さかなクン、感性育んだ母の愛「自由に泳がせてくれた」

[ 2016年7月22日 09:00 ]

初の自叙伝「さかなクンの一魚一会~まいにち夢中な人生~」を刊行した、さかなクン

 魚博士の枠をギョギョッと飛び越え、マルチに活躍するさかなクン。22日に刊行した初の自叙伝「さかなクンの一魚一会~まいにち夢中な人生~」(講談社)では、魚をはじめとする生き物や友人との出会いが生き生きとつづられている。東京海洋大学の客員准教授にして、名誉博士。自身の好きを極めながら“魚道”を突き進んできたその裏には、常に母親の温かいサポートがあった。

 魚に関する豊富な知識やイラストはもちろん、バスサックス演奏といったエンタメ界でも存在感を示すなど幅広い分野で活躍。著書も多く発表しているが、自叙伝となると意外にも今回が初めて。オファーが来た際には「ギョギョギョッ!」と驚いたと同時に、これまでの道のりを振り返り「あんなこと、こんなことがあったから今があって、ありがたい気持ちでいっぱい」とさまざまな出会いへの感謝の思いを一層強くしたという。

 「トラック・妖怪・タコ・さかな」。現在に至るまでの、自身が夢中になったものの変遷をこう表現する。興味を持ったらとことんのめりこむ。そんな一途な思いを常に支えてきたのが母親。著書には、息子がやりたいことを全力で応援する母の深い愛情がにじみ出ている。

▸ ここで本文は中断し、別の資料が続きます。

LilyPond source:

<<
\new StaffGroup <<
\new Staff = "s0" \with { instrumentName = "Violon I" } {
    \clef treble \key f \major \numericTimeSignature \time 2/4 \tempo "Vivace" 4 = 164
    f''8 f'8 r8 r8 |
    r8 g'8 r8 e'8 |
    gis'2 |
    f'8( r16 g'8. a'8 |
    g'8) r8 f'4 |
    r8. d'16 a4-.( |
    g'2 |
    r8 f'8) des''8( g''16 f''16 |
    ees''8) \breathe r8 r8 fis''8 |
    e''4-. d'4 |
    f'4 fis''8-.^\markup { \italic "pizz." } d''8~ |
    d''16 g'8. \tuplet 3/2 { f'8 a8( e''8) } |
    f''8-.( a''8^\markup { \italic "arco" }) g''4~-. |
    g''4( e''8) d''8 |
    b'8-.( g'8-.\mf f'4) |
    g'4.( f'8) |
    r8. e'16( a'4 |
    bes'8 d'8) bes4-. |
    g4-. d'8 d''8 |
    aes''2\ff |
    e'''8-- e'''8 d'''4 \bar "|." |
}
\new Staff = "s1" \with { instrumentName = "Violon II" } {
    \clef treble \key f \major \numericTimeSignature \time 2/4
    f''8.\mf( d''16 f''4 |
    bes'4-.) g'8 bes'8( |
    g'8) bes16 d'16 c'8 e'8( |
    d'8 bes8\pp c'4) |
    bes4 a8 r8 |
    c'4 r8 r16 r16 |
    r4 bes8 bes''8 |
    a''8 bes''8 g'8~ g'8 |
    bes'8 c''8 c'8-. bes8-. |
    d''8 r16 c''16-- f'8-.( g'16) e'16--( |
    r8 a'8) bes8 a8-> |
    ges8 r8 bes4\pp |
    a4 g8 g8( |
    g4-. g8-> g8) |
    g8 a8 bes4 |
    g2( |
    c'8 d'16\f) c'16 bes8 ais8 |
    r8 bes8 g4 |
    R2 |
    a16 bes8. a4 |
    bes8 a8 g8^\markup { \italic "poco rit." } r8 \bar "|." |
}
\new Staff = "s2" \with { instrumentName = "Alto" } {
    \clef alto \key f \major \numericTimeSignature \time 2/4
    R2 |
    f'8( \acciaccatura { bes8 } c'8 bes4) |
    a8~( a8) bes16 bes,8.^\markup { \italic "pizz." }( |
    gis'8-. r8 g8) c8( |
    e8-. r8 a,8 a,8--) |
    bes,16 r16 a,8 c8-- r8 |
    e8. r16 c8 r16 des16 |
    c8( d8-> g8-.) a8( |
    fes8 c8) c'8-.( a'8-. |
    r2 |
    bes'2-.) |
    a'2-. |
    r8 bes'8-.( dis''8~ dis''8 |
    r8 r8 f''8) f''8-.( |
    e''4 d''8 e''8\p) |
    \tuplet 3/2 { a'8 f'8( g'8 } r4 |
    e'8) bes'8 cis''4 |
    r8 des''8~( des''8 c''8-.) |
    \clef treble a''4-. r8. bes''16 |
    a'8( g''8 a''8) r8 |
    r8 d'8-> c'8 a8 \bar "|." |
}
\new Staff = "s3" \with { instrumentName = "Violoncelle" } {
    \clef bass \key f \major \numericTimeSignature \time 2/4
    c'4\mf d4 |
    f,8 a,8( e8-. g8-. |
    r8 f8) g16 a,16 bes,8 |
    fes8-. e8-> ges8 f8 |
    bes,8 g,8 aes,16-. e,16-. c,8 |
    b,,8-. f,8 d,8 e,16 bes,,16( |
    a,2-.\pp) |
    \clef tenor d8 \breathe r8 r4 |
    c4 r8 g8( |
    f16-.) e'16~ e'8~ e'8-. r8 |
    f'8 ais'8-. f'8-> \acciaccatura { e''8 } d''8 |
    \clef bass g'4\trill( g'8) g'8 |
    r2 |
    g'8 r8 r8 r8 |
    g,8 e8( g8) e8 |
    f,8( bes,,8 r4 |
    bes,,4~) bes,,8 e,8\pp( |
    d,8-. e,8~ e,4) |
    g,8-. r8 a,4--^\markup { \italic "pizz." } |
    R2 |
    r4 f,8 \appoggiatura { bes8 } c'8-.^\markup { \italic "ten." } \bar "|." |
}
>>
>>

 最初にハマったトラック。中でもごみ収集車に興味を持った時には、近くの役所に隣接している清掃車の車庫にサプライズで連れていってくれたといい、そこから探求心への歩みがスタート。また、タコに夢中になると、好きなだけ観察できるようにとマダコを鮮魚店で毎日購入。おかげで、食卓には1カ月タコ料理が並ぶこともあった。「明るくて感動派。人が喜ぶことが何より好きな母親なんです」。魚ばかりで学校の成績が下がり、担任の先生から忠告を受けても子供の気持ちを常に優先。「思う存分やりなさいって。自由に泳がせてくれて、背中を押してくれました」。この母なる豊饒の海が、さかなクンの心身を、そして感性を育んだ。

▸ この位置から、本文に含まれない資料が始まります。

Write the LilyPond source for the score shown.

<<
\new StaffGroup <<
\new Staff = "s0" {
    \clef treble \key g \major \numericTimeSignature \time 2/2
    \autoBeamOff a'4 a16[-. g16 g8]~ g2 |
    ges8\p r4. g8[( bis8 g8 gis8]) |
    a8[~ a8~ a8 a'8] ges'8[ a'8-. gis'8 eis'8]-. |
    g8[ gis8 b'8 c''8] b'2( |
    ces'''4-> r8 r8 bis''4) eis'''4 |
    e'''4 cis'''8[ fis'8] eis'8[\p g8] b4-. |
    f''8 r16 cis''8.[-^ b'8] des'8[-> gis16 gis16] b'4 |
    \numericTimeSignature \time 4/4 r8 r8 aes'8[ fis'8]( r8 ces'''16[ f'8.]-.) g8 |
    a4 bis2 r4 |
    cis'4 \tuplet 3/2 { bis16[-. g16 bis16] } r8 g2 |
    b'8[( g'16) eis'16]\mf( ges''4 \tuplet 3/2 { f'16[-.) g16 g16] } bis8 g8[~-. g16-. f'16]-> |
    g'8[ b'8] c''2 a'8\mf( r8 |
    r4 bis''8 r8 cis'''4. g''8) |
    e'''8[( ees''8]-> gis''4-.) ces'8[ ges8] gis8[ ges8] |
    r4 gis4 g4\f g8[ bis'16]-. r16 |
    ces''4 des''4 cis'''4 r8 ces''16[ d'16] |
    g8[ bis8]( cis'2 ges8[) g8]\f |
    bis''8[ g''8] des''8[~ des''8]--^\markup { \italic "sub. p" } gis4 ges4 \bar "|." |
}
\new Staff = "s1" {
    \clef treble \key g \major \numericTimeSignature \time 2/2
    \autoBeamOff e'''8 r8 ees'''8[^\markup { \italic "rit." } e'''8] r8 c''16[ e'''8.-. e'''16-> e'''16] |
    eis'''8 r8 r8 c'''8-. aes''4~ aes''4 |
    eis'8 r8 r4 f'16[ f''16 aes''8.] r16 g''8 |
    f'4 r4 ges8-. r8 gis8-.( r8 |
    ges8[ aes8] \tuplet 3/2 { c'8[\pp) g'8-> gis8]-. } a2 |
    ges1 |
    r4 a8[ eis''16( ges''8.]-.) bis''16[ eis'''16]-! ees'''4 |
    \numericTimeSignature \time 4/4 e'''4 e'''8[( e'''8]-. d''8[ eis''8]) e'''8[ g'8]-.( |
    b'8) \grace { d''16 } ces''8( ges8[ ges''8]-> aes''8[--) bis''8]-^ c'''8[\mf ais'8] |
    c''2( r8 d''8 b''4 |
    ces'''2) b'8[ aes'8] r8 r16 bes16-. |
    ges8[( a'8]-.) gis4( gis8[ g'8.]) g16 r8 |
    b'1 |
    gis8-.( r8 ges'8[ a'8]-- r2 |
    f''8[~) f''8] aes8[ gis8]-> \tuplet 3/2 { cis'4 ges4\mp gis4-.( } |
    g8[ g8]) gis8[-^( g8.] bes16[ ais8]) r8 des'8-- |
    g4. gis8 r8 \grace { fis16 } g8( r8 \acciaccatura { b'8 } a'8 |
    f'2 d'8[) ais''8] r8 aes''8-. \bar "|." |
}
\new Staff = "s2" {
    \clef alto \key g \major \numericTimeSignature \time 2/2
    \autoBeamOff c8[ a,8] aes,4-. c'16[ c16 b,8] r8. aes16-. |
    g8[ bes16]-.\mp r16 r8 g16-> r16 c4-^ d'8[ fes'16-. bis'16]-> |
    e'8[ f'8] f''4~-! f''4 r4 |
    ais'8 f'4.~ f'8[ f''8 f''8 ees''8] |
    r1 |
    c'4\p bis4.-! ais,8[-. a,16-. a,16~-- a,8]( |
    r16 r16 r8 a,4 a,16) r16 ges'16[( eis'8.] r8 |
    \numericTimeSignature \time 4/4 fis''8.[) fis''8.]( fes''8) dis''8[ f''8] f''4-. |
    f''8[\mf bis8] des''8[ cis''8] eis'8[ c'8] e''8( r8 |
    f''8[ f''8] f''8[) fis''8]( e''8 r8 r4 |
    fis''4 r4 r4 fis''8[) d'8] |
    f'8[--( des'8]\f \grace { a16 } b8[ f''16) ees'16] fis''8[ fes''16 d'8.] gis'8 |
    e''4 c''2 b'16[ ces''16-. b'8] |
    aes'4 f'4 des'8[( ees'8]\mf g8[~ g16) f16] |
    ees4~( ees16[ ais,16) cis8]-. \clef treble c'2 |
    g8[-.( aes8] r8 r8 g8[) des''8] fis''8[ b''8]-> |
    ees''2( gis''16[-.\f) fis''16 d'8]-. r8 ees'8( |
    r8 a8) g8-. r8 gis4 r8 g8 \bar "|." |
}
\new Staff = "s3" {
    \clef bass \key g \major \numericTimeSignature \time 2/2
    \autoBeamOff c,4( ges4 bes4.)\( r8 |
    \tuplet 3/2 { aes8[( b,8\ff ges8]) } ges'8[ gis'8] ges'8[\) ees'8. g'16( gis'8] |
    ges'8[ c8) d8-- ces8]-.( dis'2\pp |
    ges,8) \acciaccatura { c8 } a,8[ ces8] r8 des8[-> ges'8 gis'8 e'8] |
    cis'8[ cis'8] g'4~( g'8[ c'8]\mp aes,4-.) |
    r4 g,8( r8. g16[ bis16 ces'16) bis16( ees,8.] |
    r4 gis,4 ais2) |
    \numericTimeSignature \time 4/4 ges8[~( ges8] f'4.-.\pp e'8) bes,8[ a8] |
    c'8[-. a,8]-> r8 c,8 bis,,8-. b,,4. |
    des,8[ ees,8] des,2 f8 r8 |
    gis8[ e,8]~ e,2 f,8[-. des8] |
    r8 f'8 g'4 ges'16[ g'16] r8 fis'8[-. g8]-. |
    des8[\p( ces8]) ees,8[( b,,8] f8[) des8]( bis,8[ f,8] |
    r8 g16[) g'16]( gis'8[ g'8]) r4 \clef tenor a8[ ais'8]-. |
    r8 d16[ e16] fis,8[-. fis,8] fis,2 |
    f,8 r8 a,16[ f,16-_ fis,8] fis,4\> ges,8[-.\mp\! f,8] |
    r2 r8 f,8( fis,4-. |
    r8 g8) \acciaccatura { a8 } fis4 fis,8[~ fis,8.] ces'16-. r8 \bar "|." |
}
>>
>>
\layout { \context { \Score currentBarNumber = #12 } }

 「好きだな、楽しいなって思いを強く持ち続けると、いつか大きな機会につながるんです」。多くの魚との出会いだけでなく、神様のように尊敬した漫画家の水木しげるさんとは生前2度会うことができ、中学時代に「水槽学」と思い込んで「吹奏楽部」に入部し、以降バスサックスを続けたことが、憧れの東京スカパラダイスオーケストラとのCM共演へとつながった。絶滅種とされていた「クニマス」の生息確認に携わったのもその一つ。すべてが「大きな宝物」だといい「奇跡や偶然と言ったらそれまでですが、これらは強く思い続けたことへの、自然からのプレゼントなのかもしれません。本当にありがたいです」

 好きなものがない、見つけられない。思い続けるものがないという子供たちも多くいる。そんな時は「大人が目を配ってほしい」と話す。「自分にとってかけがえのないものだと気付いていないだけのことも多い。“これ好きなんだね”“面白いの?”っていう親からの問いかけが、気付きへとつながるのですから」。好き…。その先に待っているものが分かるからこそ、言葉にも熱さが宿る。

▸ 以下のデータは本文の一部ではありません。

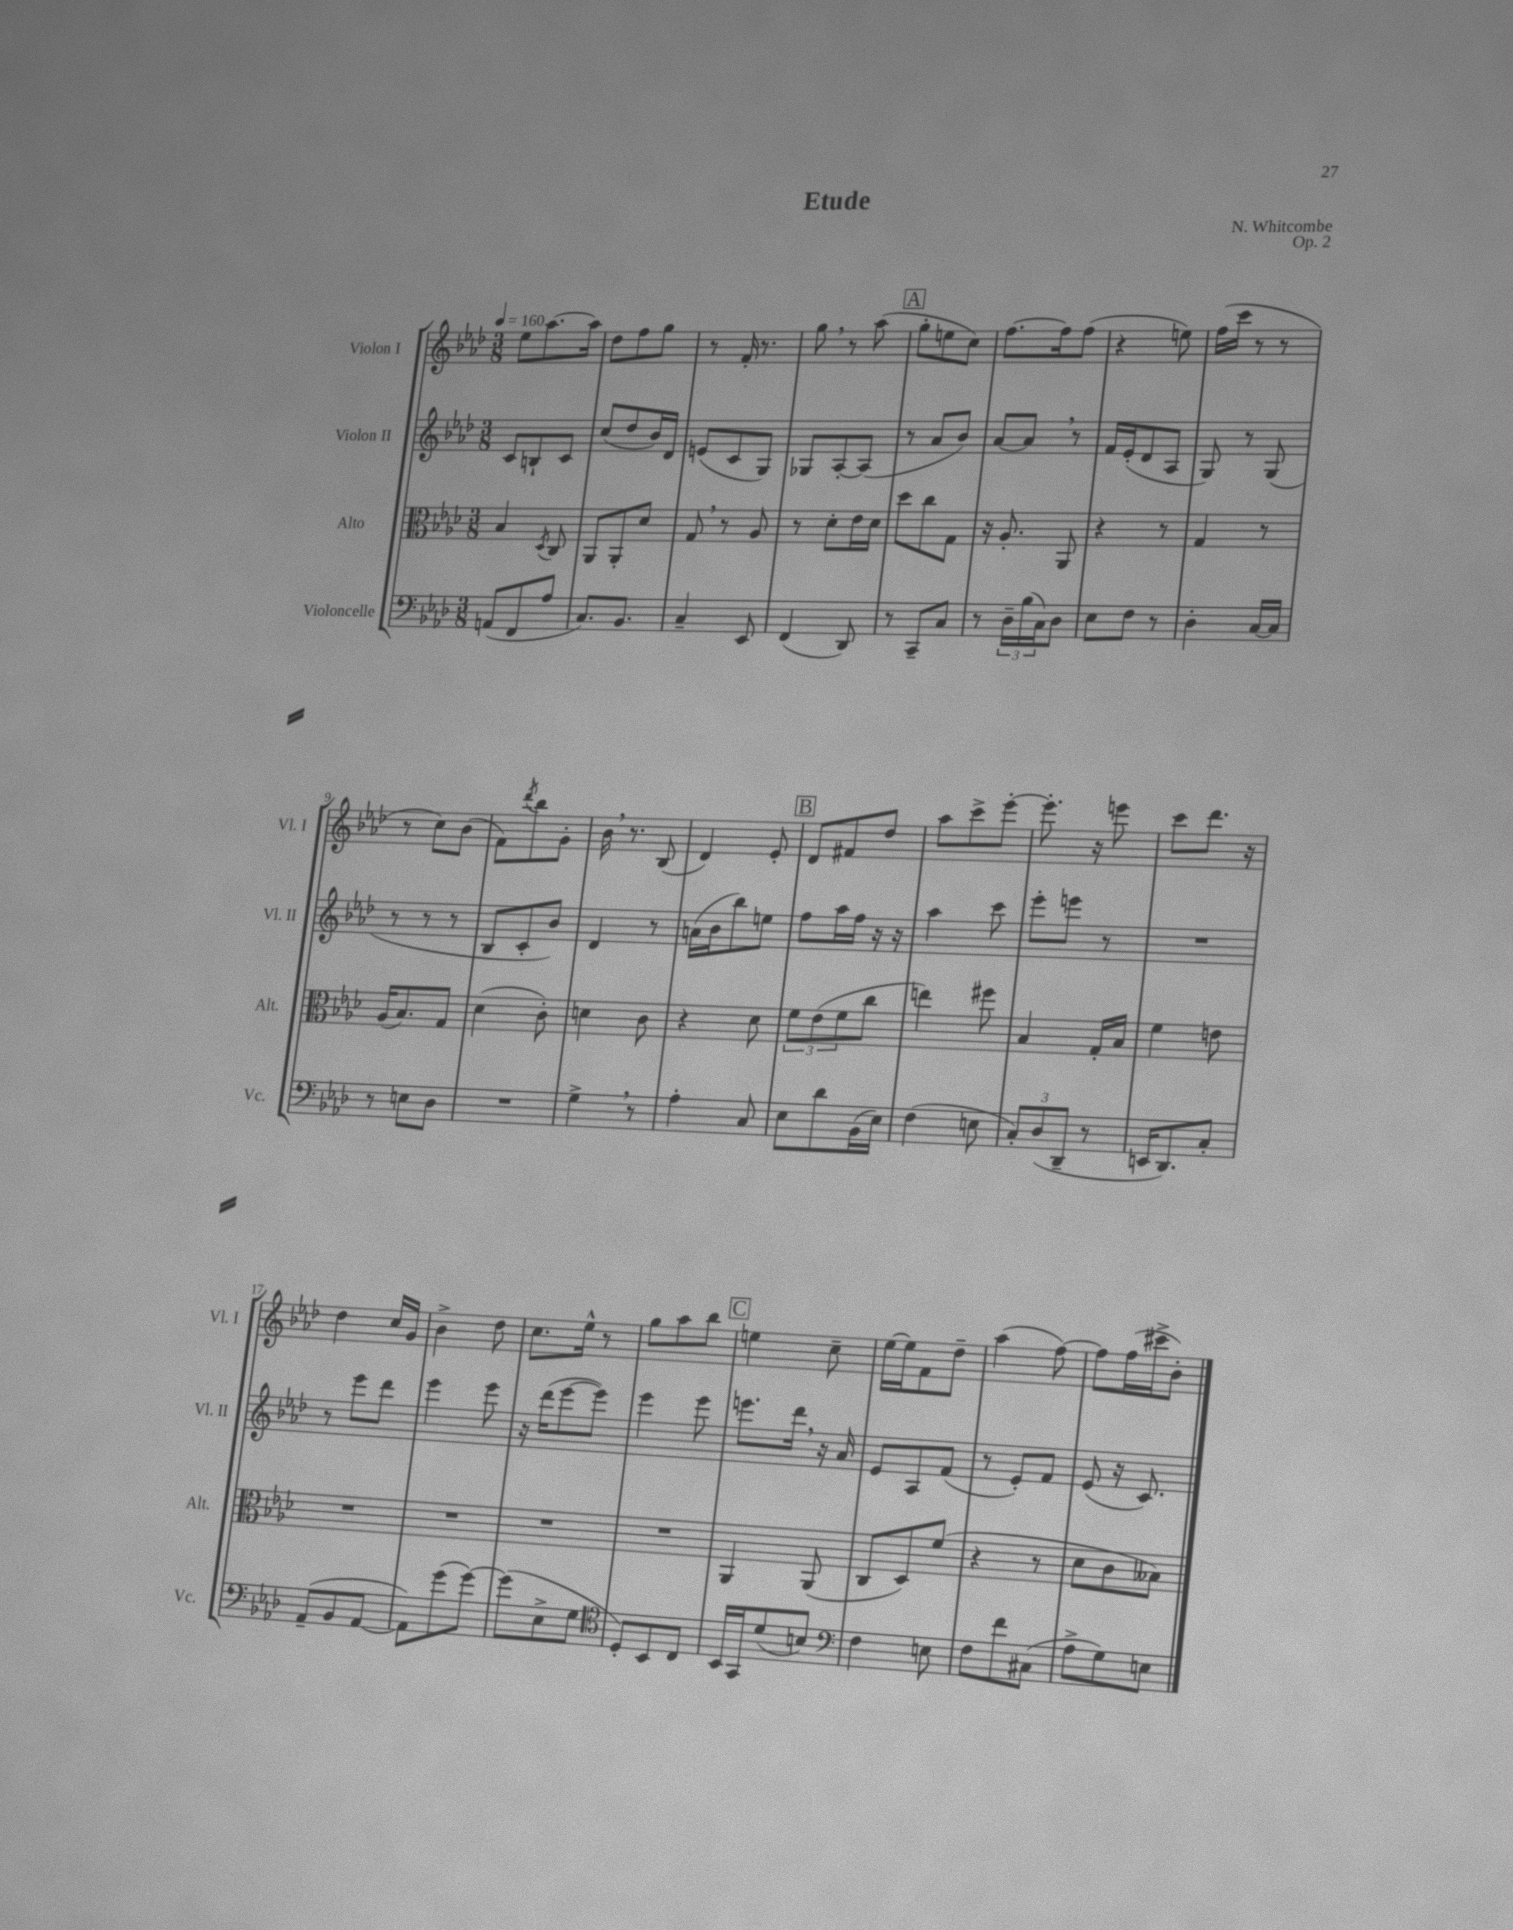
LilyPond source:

 そんな、さかなクンがこの先、出合ってってみたいものは「シーラカンス」だ。引き続き、日々勉強をし、好きな絵を描き、そして思いを強く持つことは変わらない。「会いたいな。会えるかな。ギョギョギョッて感動へ、魚の神様が導いてくださるかな」。さかなクンの「一魚一会」の旅は続いていく。